Why we shouldn’t be afraid to be embarrassed all the way to the bank.

(page 1 of 2)

From the pages of In Business magazine.

This column was written at Austin Bergstrom International Airport. I flew to Austin for a business meeting and then attended a popular monthly event Texans call the “Internet Marketing Party.” Some of the best web marketers in the world gathered here to network and hear presentations from industry leaders. It was incredible to hear some of the conversations between attendees about the millions of dollars they have made — in the past month! There were many valuable takeaways, but I wanted to share with you some of the top insights gathered from these industry game change.
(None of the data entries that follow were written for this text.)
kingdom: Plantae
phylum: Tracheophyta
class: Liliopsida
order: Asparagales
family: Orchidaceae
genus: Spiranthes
  1. First, you need a topnotch mentor. Each speaker talked about the importance of having successful people invested in their success. I have written about “standing on the shoulders of giants,” which means finding people who are the most successful at whatever you want to do, finding a way to add value for them, and then asking for their assistance. The best investment you can make is in yourself. A lot of people tell me they would hire a coach or someone who could help them reach their goals faster but they don’t have the money. That is backward thinking. There is real value in finding the right mentor(s) because it’s an investment that continually pays dividends.
  2. Second, in addition to finding at least one strong mentor, spend time with other people who have reached high levels of success. There is an applicable Jim Rohn quote: “You are the average of the five people you spend the most time with.” Evaluate your network, especially those you spend the most time with. Are they pulling you up to higher levels of success or are they dragging you down? Proactively surround yourself with “people of intention” — those you purposely want to grow with.
  3. Finally, be willing to be embarrassed. My favorite speaker of the night was marketing guru Ron Lynch, who helped build the successful GoPro brand. He got on stage and asked, “Who here wants to be embarrassed? Raise your hand.” Not surprisingly, only a handful of people in the packed room raised their hands.

One woman who did was invited to join Lynch on stage, and when she got there he pulled out his wallet, handed her a crisp $100 bill, and said, “One of the most important lessons I have ever learned is that you need to be willing to be embarrassed, to fail, and I mean fail big. The biggest and best opportunities have the biggest risk, but they also have the biggest reward.”